Task statement
Gather every line from the items below that contains the word "family".

Entries
— Start —

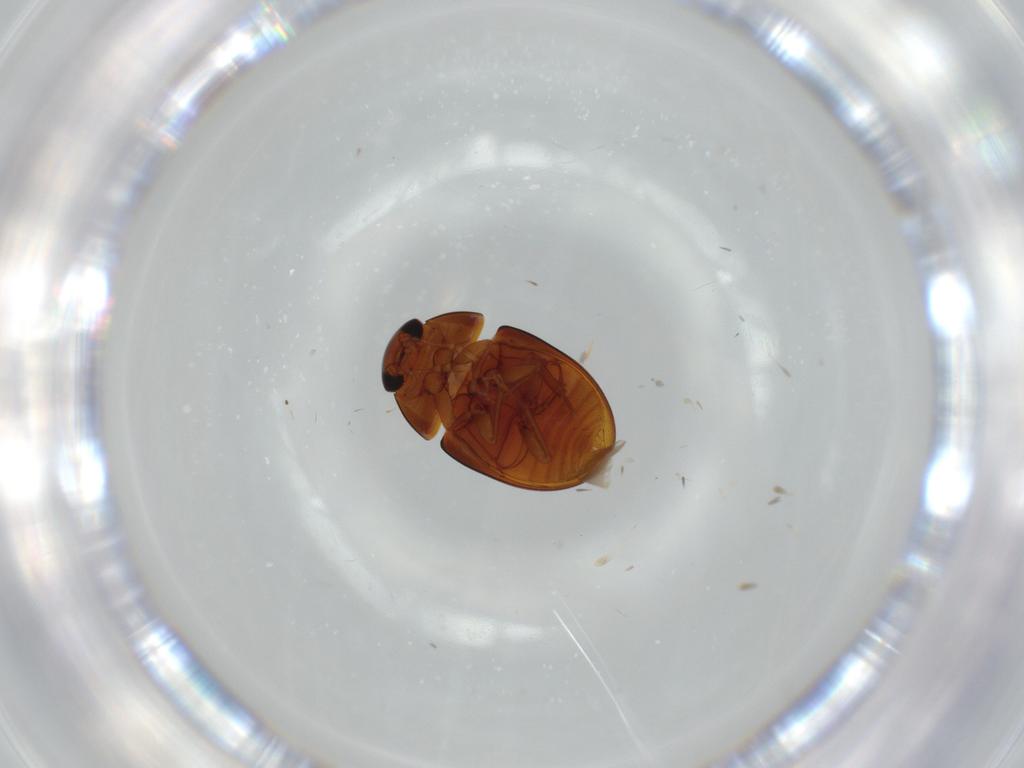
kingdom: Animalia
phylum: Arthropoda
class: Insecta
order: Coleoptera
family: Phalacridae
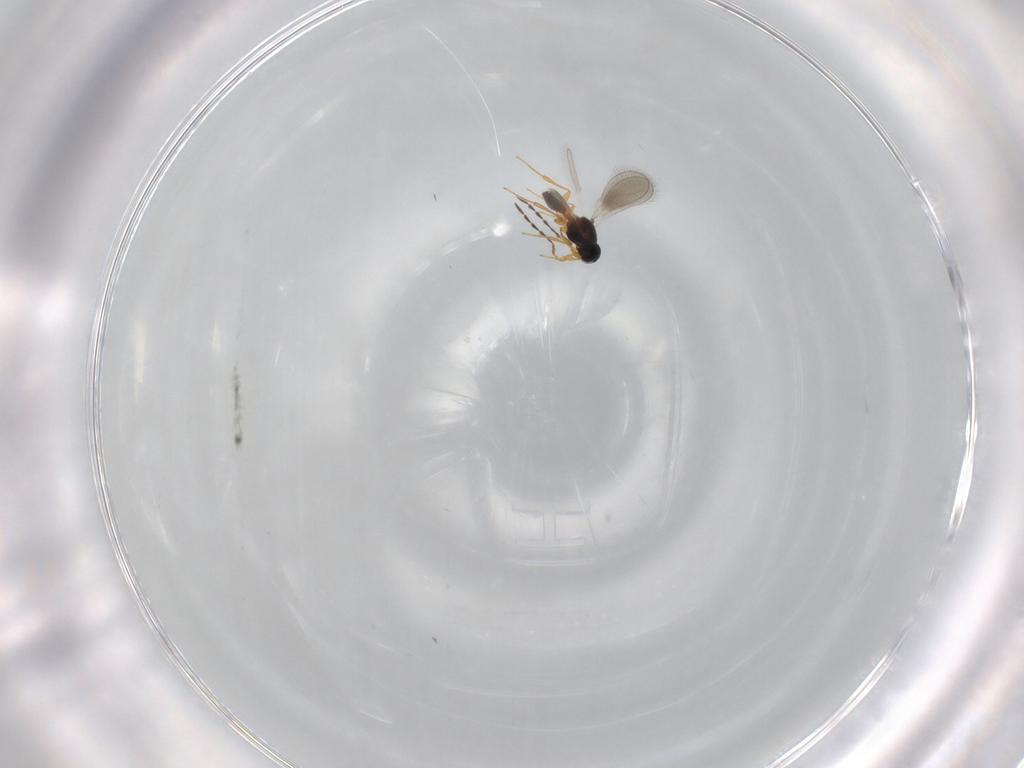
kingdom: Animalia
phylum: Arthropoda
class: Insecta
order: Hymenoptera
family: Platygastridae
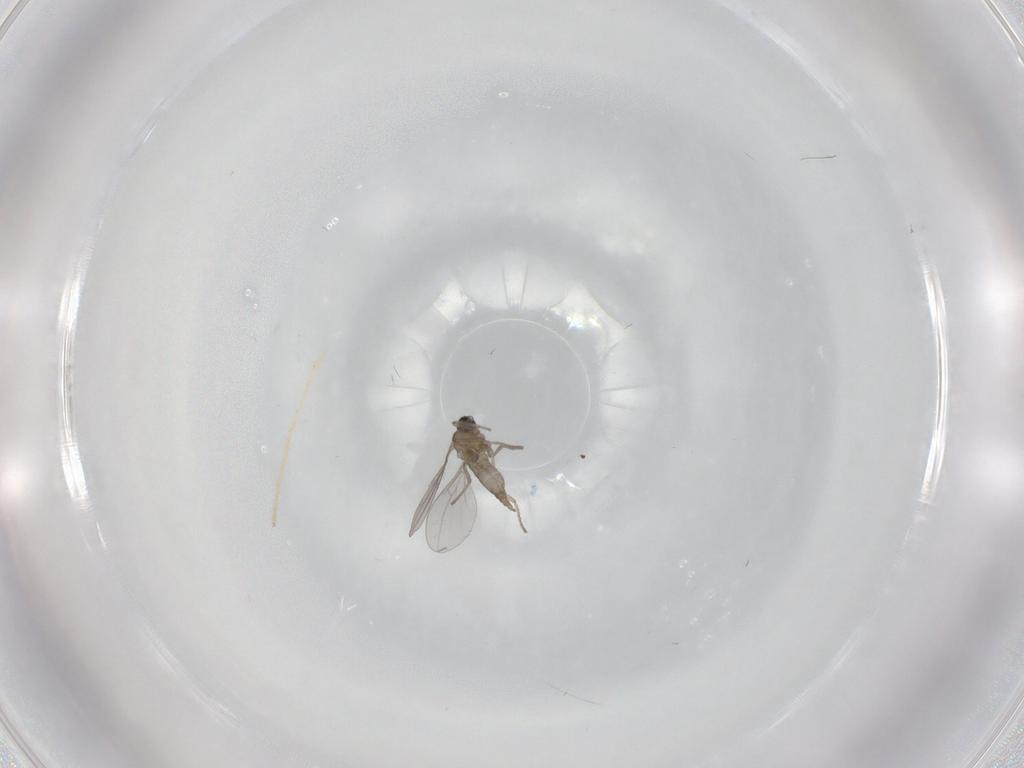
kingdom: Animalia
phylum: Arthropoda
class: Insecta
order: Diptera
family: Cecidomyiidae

— End —
— Start —

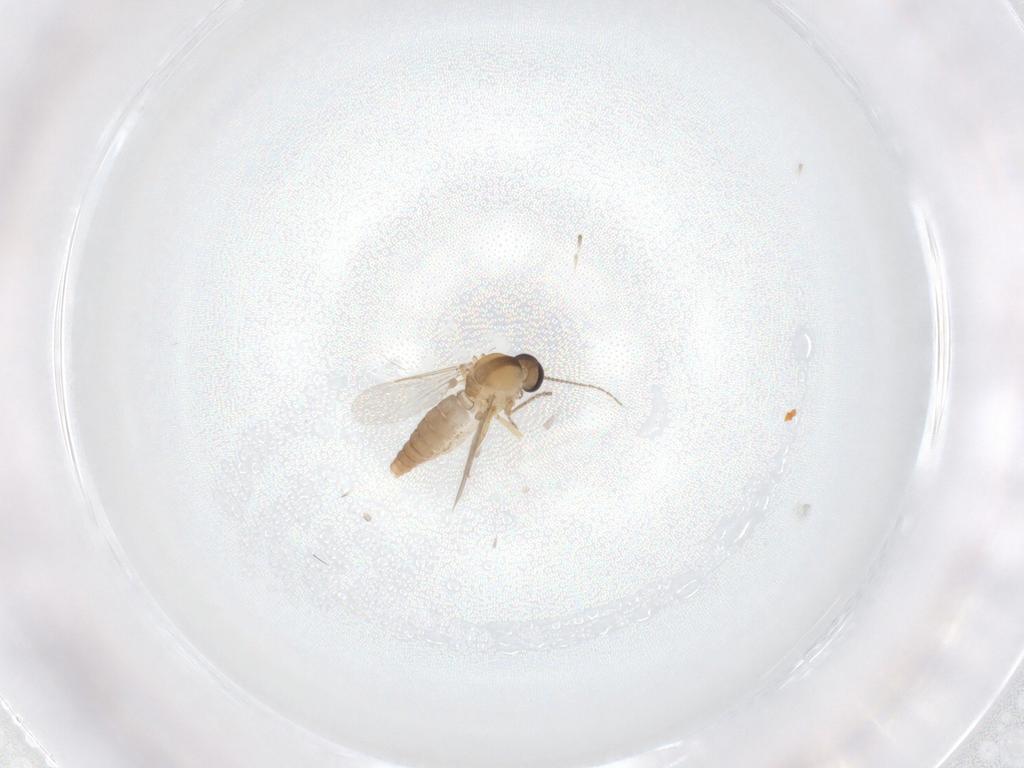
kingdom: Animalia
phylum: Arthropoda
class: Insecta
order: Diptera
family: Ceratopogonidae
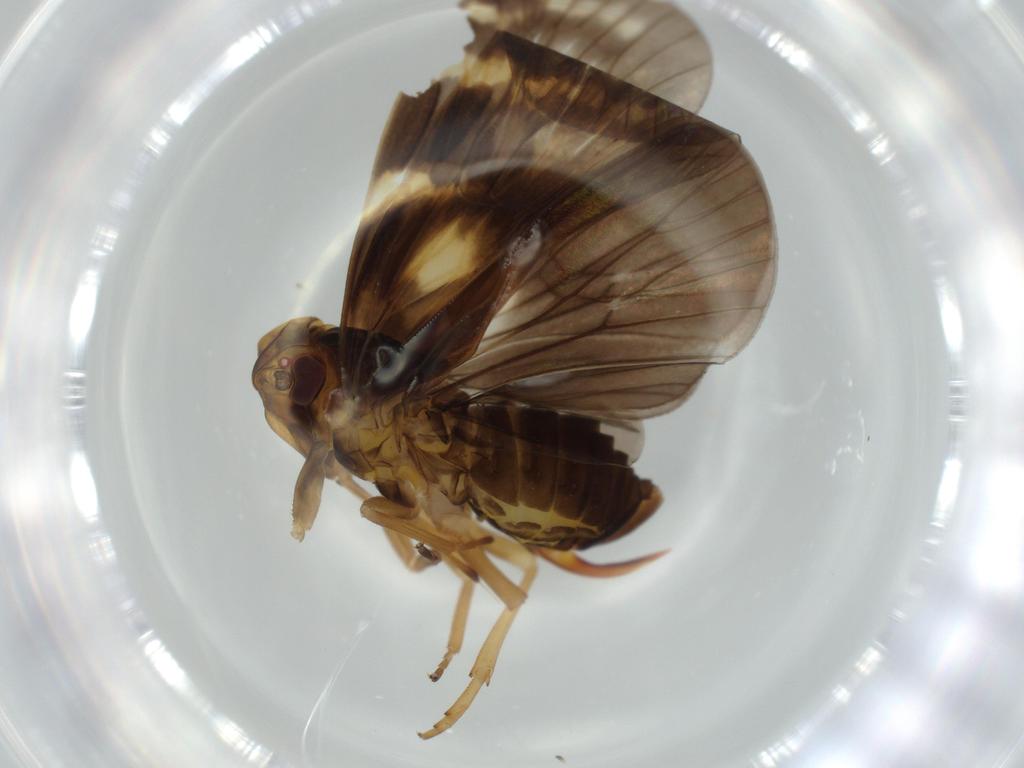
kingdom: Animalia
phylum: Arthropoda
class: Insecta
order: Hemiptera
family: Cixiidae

— End —
— Start —

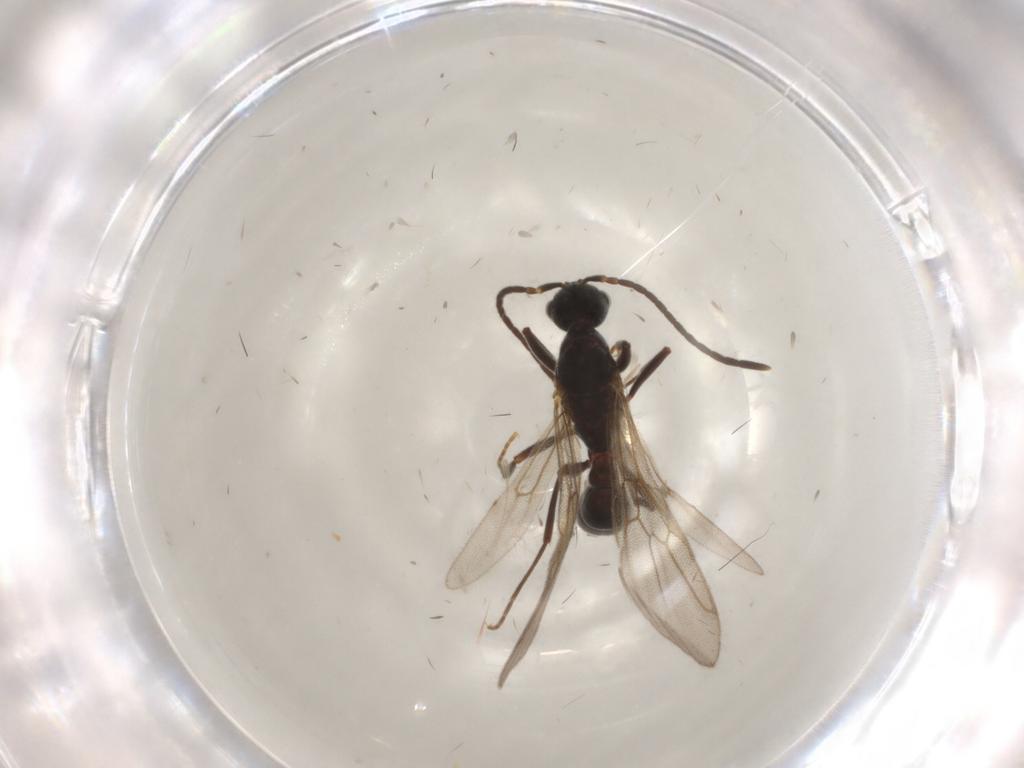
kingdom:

— End —

The solution
family: Phalacridae
family: Platygastridae
family: Cecidomyiidae
family: Ceratopogonidae
family: Cixiidae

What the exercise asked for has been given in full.